The last stage of grief is acceptance. After all that has happened, there will soon come a time when the person has already accepted fate and is ready to face anything that may come along. The diabetic may come to believe that everything is actually within reach. There is no point of drowning in loneliness and despair in the midst of commitment and discipline to overcome the disease.
According to demographic and psycho-graphic studies conducted on diabetic patients, females are twice as prone to depression as males. Fewer men seek treatment for a depressive state of mind. This is thought to be a result of the macho image that many men try to portray. They think that being a man requires both# Silence and #Strength during pain. Clinical depression, however, must not be left unacknowledged and ignored. The improvement of one’s state of mind can make one better able to cope with certain stresses, and thus enable one to manage diabetes more effectively. Sadly, people are overconfident that they can fix depression themselves and therefore decide not to seek professional help.

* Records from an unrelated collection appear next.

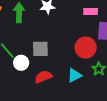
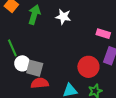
gray square: (40, 49) -> (35, 68), moved

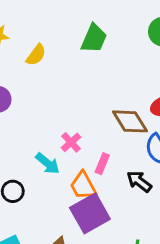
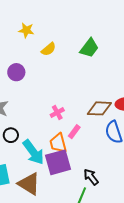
brown diamond: (130, 121) -> (99, 108), turned -70
cyan arrow: (48, 163) -> (33, 152), moved, size x1.5
black arrow: (139, 181) -> (91, 177), moved

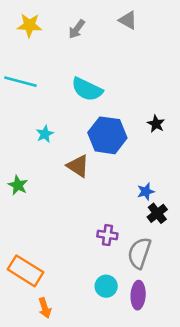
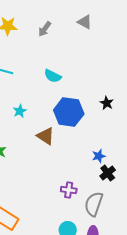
cyan semicircle: (87, 89) -> (53, 76), size x0.7

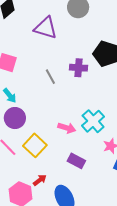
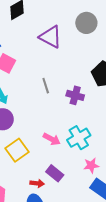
purple cross: (79, 68) -> (75, 95), moved
red arrow: (40, 180) -> (37, 183), moved, turned 32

They don’t realize that learning the right methods from health care professionals is in fact one of the most effective techniques for achieving good health. Given the prevalence of diabetes, the most common measure taken to combat diabetes-related depression is probably self-help. This can take the form of reading texts (such as this book), keeping oneself occupied with
Worth-while activities, mentally challenging any negative thoughts that come to mind, practicing positive thinking, and helping others in similar situations.
It is equally important that you become familiar with the signs of depression so that you can prevent it or seek help if you become seriously depressed. Having three or more of the following symptoms for at least two weeks indicates that it is time to seek help for depression.

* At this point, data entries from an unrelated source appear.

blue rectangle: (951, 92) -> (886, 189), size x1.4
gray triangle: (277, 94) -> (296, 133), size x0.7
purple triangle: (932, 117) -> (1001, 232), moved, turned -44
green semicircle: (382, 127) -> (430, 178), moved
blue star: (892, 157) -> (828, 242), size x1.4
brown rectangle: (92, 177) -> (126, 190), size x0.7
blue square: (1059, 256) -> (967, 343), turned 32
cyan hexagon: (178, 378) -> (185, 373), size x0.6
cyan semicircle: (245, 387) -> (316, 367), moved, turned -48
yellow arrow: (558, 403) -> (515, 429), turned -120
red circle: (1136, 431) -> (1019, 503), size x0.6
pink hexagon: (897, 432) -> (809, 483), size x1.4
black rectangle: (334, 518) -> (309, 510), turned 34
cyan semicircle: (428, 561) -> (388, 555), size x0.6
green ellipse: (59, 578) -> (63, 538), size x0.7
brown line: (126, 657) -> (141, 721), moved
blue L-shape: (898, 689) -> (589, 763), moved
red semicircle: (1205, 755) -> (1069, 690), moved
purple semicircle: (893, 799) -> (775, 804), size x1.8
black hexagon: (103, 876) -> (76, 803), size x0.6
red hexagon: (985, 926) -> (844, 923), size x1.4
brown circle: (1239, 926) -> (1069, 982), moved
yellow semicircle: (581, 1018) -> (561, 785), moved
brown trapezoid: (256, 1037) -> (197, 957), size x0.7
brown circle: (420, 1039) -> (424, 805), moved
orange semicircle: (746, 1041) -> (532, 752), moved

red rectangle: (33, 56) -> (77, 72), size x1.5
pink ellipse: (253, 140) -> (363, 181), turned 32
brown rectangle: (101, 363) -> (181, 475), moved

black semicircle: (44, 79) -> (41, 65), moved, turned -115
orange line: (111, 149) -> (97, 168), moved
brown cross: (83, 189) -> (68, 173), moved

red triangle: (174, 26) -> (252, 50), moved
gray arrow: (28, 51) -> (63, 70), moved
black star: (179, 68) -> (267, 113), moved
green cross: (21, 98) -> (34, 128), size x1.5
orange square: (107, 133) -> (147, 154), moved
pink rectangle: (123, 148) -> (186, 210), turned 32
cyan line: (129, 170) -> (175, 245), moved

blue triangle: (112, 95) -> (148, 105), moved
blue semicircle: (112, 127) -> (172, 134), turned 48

-Shifts in sleep patterns, such as oversleeping or insomnia
-Weight loss or weight gain
-Constant feelings of sadness
-Feelings of nervousness or anxiety during times of relaxation
-Feelings of guilt or thoughts of being a burden to others
-Feeling hopeless or worthless
-Thoughts of suicide
Being told to lose weight or to face daily insulin injections can be devastating, but there is no sense in avoiding treatments simply because you are frustrated or ashamed, or to believe that all of your mental problems will vanish by tossing out the extra Kilos. When surrounded by such feelings, you might have the tendency to hide from your family members and health care providers, since you don’t want them to know about your situation and your vulnerability. When depression takes shape, you could decide to endure it and to consider it a part of life that will soon pass, but this can make your condition even worse. Don’t drown your emotions with alcohol, drugs, or food, believing that doing so will relieve all your symptoms. Whichever technique for dealing with depression you take advantage of, remember that these techniques are most effective when carried out under the guidance of a health care professional or counselor.
If you are feeling symptoms of depression, don’t keep them to yourself. First, talk them over with your doctor. There may a physical cause for your depression.
Poor control of diabetes can cause symptoms that look like depression. During the day, high or low blood sugar may make you feel tired or anxious. Low blood sugar levels can also lead to hunger and eating too much. If you have low blood sugar at night, it could disturb your sleep. If you have high blood sugar at night, you may get up often to urinate and then feel tired during the day.
Other physical causes of depression can include the following:
-Alcohol or drug abuse
-Side effects from some medications
Talk to your Doctor or to a psychiatrist, psychologist, or professional counselor.